Dataset excerpts:
:::
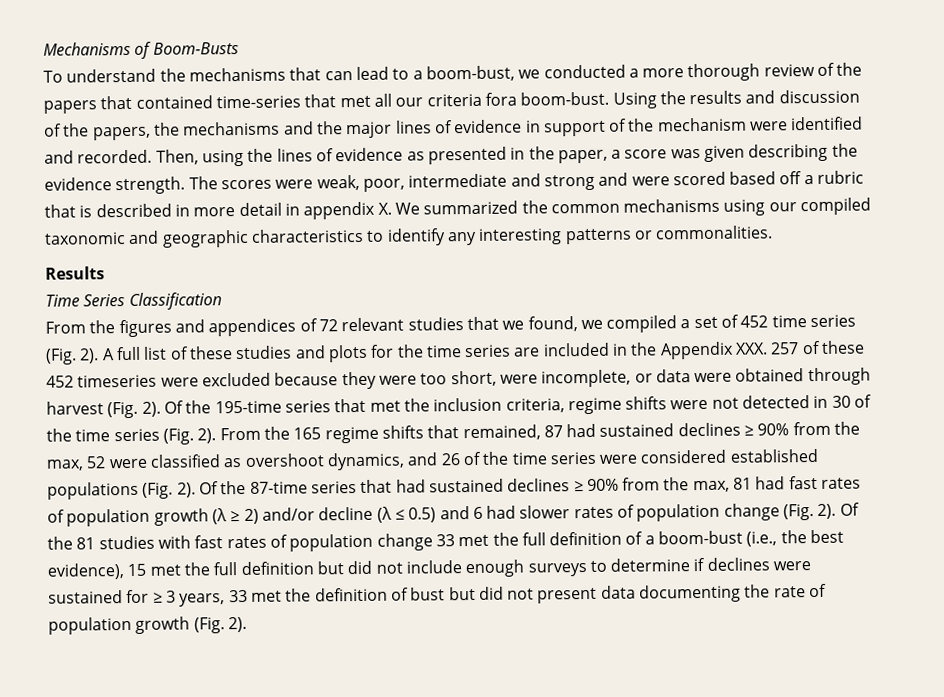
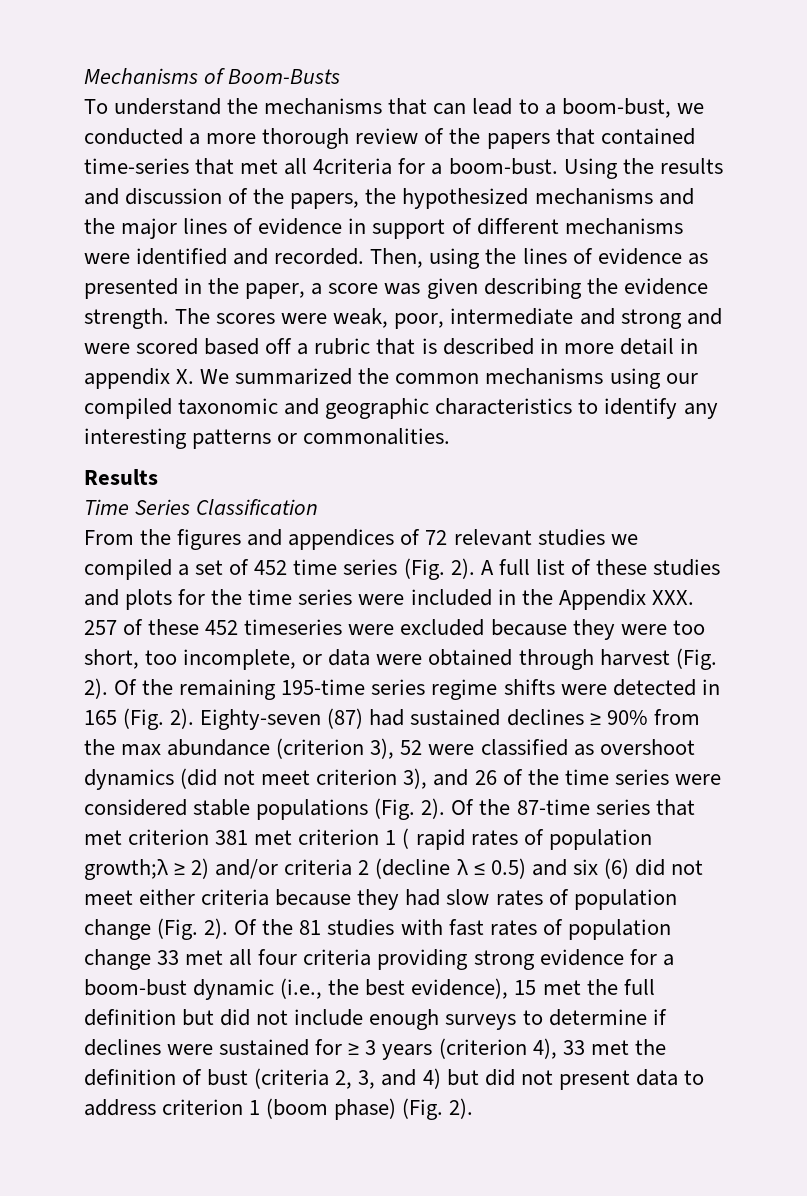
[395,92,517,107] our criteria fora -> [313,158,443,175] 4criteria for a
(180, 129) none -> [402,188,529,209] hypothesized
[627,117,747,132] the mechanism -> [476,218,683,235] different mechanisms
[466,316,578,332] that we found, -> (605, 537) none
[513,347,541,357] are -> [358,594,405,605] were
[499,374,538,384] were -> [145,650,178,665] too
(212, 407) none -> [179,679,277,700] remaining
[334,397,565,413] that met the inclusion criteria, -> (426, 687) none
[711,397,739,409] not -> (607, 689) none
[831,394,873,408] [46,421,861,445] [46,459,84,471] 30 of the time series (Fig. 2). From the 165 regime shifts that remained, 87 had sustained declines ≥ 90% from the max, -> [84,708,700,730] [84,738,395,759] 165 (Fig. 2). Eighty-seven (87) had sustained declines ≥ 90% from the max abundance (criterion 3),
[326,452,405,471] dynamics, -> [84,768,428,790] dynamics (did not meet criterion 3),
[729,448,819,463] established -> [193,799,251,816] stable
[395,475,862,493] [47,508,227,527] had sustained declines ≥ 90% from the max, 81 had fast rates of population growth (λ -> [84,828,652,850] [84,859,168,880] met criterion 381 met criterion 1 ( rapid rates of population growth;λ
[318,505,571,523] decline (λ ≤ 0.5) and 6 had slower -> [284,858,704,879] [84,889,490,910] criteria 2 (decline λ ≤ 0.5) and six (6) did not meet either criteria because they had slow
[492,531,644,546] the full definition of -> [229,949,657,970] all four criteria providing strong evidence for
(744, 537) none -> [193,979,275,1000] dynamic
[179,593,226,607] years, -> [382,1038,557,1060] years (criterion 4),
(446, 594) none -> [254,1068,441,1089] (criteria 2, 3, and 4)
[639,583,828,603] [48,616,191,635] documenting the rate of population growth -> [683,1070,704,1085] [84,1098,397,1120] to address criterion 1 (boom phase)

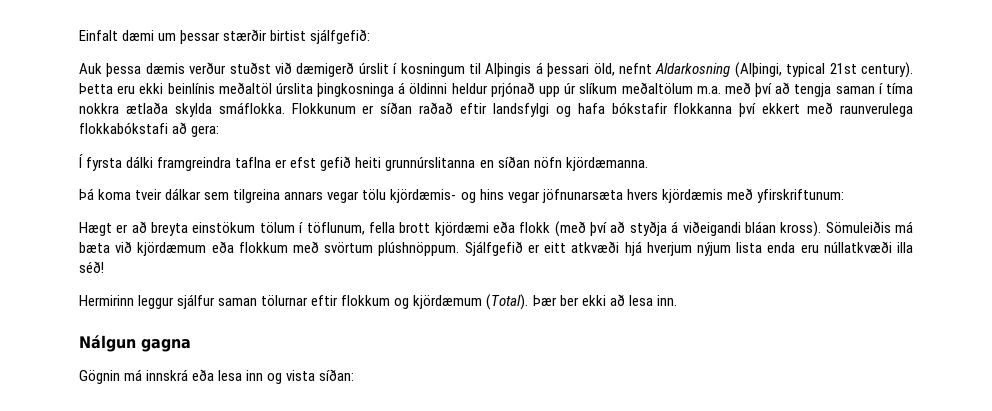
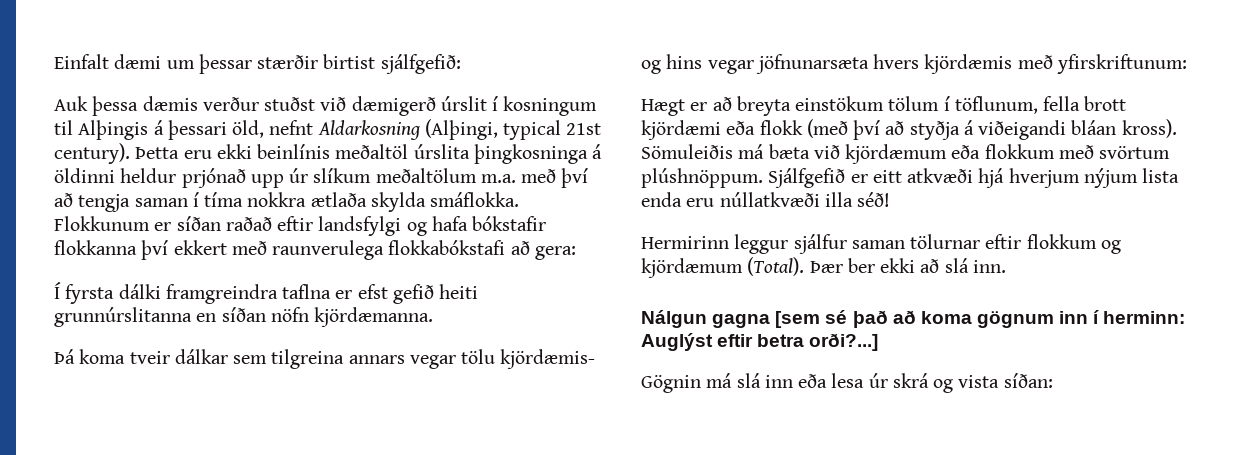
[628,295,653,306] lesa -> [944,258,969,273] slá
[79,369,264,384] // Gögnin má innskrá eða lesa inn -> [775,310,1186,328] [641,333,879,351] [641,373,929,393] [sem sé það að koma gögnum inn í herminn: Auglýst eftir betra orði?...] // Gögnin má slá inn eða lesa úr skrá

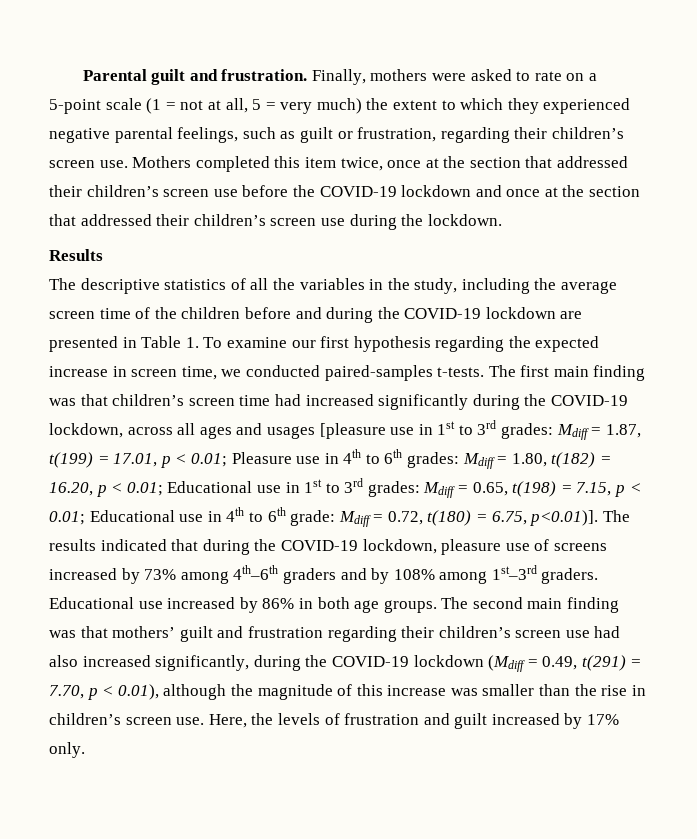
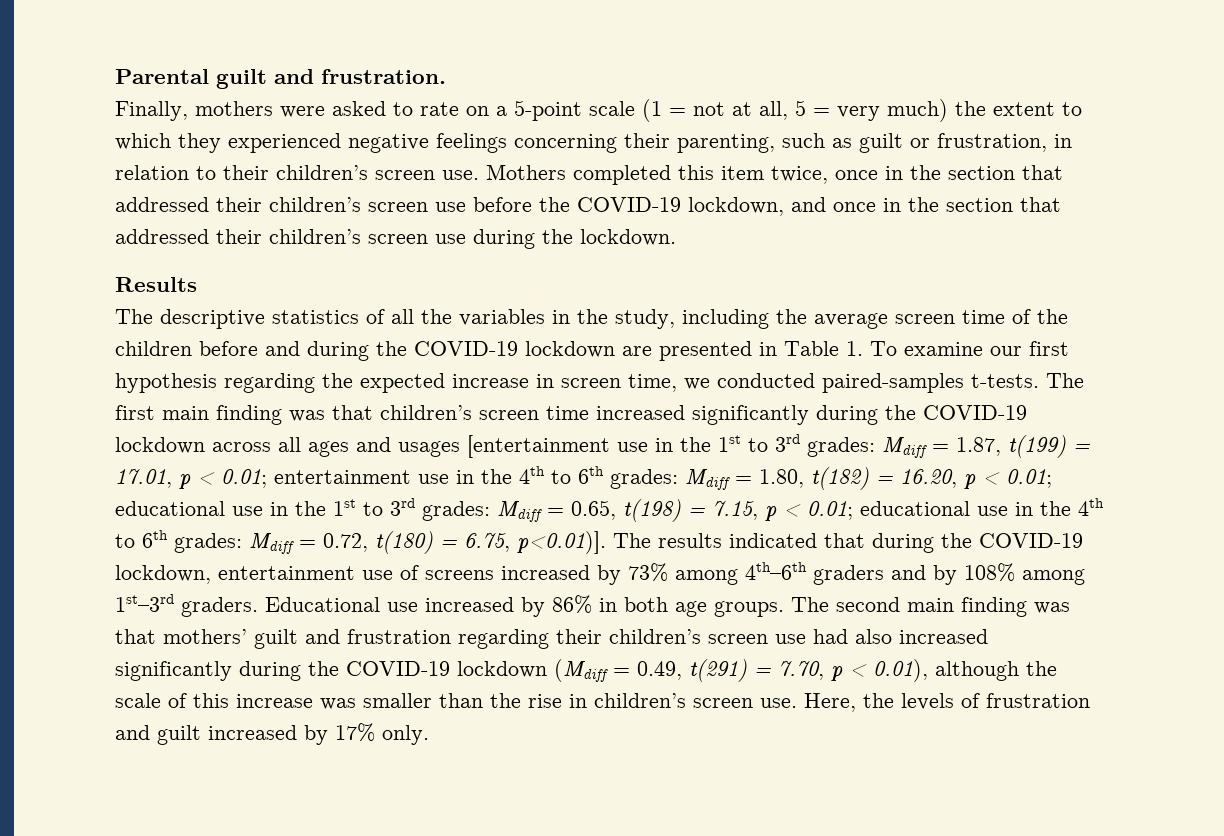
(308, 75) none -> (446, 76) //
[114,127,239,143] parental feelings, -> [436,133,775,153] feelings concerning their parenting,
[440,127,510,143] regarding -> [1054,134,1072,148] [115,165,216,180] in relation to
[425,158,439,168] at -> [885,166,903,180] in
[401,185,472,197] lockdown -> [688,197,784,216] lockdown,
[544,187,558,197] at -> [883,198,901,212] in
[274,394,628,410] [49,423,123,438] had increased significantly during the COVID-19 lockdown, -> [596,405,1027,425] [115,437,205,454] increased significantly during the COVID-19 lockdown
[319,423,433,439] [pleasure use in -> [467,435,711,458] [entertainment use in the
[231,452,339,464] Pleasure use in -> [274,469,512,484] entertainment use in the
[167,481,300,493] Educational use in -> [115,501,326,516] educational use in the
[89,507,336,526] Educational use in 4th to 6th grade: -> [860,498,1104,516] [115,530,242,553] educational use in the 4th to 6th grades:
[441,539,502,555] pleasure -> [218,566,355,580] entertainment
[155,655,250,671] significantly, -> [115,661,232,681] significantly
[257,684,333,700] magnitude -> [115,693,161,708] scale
:::
Request:
Find the lines above with the word "criteria". Copy them out.

The answer:
[395,92,517,107] our criteria fora -> [313,158,443,175] 4criteria for a
[334,397,565,413] that met the inclusion criteria, -> (426, 687) none
[318,505,571,523] decline (λ ≤ 0.5) and 6 had slower -> [284,858,704,879] [84,889,490,910] criteria 2 (decline λ ≤ 0.5) and six (6) did not meet either criteria because they had slow
[492,531,644,546] the full definition of -> [229,949,657,970] all four criteria providing strong evidence for
(446, 594) none -> [254,1068,441,1089] (criteria 2, 3, and 4)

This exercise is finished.